D’autres personnages gravitent sous l’œil de la caméra inquisitrice de Joseph : Berlin, un policier patrouilleur et les travailleurs immigrants (laboradores) qui vivent dans des conditions abjectes.
À travers les actions des personnages, Jean Charbonneau aborde plusieurs thématiques : l’identité, la rédemption, la violence, l’immigration (el estúpido sueño americano). Comme si de rien n’était, l’auteur enrichit le tissu narratif grâce à des informations sur de multiples sujets, toujours en lien avec ses personnages (la guerre en Irak, la mesure en degrés Fahrenheit, le fonctionnement du cerveau et des explications historiques).

:: Consigne A ::
Recopiez l'extrait en entier, mot pour mot.
:: Consigne B ::
Redonnez les lignes depuis leur tout début jusqu'à celle qui contient « exposure: black level correction 0, exposure 1.1 », celle-ci comprise, en changeant « Before » en « Original » et en laissant tout le reste intact.
L'extrait et les lignes qui suivent n'ont aucun rapport entre eux.

:: Données de départ ::
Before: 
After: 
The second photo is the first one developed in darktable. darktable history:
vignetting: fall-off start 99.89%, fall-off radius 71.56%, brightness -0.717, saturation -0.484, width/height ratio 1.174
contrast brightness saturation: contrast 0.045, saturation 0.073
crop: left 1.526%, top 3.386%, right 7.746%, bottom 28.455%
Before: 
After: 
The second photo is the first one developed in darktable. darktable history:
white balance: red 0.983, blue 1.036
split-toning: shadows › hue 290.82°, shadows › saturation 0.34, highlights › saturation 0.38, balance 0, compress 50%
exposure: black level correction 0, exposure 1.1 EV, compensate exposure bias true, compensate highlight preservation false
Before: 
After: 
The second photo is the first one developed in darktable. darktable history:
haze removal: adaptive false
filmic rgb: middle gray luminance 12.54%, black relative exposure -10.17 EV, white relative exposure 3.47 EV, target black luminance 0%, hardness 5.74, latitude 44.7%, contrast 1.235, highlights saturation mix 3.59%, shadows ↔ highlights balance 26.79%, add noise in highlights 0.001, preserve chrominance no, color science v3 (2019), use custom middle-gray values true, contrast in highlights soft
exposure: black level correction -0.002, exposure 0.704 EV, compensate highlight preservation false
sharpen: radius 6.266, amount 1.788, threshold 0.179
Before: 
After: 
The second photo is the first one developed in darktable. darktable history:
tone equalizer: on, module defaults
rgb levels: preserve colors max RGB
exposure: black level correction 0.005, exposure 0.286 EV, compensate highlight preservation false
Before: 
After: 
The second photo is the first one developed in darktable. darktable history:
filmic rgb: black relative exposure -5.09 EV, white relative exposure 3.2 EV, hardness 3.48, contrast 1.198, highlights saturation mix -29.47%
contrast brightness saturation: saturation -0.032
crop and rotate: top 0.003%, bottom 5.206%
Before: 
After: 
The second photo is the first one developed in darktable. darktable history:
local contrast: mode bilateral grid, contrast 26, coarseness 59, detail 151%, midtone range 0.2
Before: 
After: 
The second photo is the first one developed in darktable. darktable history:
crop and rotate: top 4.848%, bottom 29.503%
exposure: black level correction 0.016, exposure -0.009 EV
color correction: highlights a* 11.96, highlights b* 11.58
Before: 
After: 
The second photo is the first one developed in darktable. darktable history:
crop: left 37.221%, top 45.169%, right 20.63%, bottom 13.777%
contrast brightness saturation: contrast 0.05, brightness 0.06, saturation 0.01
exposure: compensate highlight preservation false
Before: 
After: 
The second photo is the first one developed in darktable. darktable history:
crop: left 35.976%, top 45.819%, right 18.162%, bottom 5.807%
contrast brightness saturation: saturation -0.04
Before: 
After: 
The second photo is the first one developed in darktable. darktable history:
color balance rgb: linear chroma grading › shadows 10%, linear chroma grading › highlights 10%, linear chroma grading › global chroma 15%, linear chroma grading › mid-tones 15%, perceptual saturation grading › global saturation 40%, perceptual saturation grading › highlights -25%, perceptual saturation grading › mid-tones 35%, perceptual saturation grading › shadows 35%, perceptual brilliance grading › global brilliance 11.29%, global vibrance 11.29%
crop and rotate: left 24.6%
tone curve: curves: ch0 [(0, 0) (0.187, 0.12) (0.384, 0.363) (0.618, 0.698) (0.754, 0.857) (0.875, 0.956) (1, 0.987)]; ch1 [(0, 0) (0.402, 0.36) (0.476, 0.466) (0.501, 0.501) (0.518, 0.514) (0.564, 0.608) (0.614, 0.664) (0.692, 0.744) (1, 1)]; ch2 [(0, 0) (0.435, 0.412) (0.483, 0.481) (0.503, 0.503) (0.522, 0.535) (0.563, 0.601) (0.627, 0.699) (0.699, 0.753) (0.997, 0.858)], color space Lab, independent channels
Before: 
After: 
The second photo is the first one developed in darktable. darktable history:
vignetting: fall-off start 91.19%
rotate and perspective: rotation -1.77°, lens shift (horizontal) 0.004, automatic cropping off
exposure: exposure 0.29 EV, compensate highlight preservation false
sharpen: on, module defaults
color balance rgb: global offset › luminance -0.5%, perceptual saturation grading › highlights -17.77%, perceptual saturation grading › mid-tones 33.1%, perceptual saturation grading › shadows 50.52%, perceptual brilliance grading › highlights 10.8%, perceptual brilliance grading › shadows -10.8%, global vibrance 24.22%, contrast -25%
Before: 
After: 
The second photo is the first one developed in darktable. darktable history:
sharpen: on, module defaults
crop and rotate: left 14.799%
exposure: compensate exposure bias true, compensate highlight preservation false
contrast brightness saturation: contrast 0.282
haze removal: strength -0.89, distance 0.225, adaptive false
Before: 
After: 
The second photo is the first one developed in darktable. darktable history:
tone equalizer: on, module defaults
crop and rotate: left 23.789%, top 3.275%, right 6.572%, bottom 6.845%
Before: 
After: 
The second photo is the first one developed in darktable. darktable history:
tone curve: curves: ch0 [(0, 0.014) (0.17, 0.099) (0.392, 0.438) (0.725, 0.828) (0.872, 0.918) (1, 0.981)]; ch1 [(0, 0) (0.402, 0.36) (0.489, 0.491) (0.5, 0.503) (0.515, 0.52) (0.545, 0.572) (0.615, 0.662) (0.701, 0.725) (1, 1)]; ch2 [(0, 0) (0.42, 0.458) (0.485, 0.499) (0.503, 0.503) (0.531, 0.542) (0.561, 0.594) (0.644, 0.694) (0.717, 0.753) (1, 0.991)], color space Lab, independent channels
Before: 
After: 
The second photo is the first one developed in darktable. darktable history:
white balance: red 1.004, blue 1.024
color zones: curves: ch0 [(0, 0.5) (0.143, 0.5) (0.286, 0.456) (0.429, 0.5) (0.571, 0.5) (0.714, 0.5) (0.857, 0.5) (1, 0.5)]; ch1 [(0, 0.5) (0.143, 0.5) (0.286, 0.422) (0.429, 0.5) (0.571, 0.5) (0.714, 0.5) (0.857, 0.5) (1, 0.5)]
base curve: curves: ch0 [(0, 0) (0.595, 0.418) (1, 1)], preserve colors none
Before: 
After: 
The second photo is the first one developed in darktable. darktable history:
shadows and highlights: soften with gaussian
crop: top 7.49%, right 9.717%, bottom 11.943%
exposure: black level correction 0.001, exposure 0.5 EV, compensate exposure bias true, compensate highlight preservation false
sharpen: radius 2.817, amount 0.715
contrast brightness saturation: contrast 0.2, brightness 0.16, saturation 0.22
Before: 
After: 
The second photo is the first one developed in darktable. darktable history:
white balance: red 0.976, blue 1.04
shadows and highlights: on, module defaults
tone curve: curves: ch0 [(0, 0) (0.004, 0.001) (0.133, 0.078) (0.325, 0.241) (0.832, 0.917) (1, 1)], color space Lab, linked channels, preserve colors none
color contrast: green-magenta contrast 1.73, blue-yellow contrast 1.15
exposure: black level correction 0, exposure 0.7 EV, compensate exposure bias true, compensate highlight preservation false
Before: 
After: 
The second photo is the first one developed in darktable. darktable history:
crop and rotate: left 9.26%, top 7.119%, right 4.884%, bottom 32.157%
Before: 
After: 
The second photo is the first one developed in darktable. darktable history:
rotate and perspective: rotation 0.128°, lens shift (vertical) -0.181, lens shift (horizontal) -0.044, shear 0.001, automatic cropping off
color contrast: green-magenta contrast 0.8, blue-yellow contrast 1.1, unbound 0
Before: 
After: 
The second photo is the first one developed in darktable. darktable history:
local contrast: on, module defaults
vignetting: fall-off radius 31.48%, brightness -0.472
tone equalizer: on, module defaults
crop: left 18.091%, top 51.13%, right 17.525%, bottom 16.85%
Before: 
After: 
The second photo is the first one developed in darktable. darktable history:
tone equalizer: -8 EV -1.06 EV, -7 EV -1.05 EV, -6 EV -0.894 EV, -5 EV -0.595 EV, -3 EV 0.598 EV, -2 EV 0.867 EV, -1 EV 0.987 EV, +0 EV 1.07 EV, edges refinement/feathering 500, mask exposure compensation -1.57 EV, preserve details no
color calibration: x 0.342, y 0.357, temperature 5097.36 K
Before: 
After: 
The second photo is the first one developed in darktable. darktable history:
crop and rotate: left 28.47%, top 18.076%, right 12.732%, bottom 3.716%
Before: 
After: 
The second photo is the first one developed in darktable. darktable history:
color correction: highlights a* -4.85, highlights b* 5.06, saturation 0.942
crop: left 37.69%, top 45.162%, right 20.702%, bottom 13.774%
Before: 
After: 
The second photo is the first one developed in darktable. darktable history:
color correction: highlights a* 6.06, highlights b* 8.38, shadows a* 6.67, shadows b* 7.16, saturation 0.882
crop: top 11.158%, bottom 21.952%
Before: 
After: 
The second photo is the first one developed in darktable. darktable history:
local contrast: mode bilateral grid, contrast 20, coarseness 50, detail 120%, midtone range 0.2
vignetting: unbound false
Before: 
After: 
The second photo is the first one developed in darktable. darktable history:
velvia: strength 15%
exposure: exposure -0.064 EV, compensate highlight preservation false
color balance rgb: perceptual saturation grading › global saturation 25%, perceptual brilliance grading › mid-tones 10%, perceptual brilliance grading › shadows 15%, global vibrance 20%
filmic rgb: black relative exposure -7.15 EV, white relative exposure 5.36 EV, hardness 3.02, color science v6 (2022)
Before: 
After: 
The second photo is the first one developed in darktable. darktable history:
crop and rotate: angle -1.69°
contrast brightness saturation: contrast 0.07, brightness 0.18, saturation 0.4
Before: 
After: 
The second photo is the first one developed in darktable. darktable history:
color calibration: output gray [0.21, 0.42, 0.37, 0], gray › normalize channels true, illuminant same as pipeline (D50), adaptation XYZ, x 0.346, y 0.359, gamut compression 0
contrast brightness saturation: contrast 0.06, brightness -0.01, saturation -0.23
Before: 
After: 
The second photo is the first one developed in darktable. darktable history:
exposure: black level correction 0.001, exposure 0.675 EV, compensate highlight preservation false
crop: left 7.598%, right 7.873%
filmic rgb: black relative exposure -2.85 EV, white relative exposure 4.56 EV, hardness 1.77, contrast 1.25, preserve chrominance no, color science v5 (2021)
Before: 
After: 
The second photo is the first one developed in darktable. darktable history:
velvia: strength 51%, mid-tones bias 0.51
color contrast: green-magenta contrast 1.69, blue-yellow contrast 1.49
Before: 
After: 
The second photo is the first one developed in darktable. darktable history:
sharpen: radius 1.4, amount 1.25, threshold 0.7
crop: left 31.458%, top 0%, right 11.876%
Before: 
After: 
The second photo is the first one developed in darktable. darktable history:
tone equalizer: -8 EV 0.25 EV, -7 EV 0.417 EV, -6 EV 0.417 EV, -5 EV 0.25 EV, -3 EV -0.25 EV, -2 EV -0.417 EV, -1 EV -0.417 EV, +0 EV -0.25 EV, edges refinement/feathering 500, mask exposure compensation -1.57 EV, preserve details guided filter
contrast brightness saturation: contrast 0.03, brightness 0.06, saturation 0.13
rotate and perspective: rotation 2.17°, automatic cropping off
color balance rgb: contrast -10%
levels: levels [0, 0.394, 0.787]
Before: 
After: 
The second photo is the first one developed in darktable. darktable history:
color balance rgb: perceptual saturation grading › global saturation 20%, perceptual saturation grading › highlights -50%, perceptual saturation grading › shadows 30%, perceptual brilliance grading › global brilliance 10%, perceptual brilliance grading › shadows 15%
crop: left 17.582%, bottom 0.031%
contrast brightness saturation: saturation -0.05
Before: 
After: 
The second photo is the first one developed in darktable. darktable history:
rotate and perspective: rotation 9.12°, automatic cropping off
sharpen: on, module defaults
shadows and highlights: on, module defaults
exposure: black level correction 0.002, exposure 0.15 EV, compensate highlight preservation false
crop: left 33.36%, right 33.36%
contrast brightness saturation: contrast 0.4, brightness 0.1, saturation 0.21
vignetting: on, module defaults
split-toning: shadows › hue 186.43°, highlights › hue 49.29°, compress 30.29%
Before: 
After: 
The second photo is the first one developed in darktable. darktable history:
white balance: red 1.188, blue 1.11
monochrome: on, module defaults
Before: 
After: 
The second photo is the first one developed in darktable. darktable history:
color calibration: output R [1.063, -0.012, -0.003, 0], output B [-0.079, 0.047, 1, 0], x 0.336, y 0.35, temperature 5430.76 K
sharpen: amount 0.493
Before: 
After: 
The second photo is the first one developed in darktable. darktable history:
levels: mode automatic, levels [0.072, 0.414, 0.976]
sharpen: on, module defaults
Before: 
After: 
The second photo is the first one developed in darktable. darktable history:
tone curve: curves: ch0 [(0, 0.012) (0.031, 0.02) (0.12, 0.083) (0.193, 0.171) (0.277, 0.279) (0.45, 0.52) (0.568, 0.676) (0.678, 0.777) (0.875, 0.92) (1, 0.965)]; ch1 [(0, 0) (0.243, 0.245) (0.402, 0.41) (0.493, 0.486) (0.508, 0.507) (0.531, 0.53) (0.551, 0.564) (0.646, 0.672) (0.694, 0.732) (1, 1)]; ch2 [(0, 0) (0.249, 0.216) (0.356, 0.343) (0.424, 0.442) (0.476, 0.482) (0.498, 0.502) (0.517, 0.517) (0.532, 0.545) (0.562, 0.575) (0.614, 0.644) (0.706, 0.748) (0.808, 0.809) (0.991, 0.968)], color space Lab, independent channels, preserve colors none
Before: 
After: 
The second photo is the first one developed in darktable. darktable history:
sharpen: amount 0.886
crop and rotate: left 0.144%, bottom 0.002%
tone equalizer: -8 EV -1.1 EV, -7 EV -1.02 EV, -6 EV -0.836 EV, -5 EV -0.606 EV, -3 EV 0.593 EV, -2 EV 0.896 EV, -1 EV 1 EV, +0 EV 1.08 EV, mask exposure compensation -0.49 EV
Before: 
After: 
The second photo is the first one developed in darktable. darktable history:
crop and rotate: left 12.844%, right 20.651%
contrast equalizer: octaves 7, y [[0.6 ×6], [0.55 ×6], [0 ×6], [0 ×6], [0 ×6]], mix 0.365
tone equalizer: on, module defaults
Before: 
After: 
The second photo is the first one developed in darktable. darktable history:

:: Réponse complète A ::
D’autres personnages gravitent sous l’œil de la caméra inquisitrice de Joseph : Berlin, un policier patrouilleur et les travailleurs immigrants (laboradores) qui vivent dans des conditions abjectes.
À travers les actions des personnages, Jean Charbonneau aborde plusieurs thématiques : l’identité, la rédemption, la violence, l’immigration (el estúpido sueño americano). Comme si de rien n’était, l’auteur enrichit le tissu narratif grâce à des informations sur de multiples sujets, toujours en lien avec ses personnages (la guerre en Irak, la mesure en degrés Fahrenheit, le fonctionnement du cerveau et des explications historiques).

:: Réponse complète B ::
Original: 
After: 
The second photo is the first one developed in darktable. darktable history:
vignetting: fall-off start 99.89%, fall-off radius 71.56%, brightness -0.717, saturation -0.484, width/height ratio 1.174
contrast brightness saturation: contrast 0.045, saturation 0.073
crop: left 1.526%, top 3.386%, right 7.746%, bottom 28.455%
Original: 
After: 
The second photo is the first one developed in darktable. darktable history:
white balance: red 0.983, blue 1.036
split-toning: shadows › hue 290.82°, shadows › saturation 0.34, highlights › saturation 0.38, balance 0, compress 50%
exposure: black level correction 0, exposure 1.1 EV, compensate exposure bias true, compensate highlight preservation false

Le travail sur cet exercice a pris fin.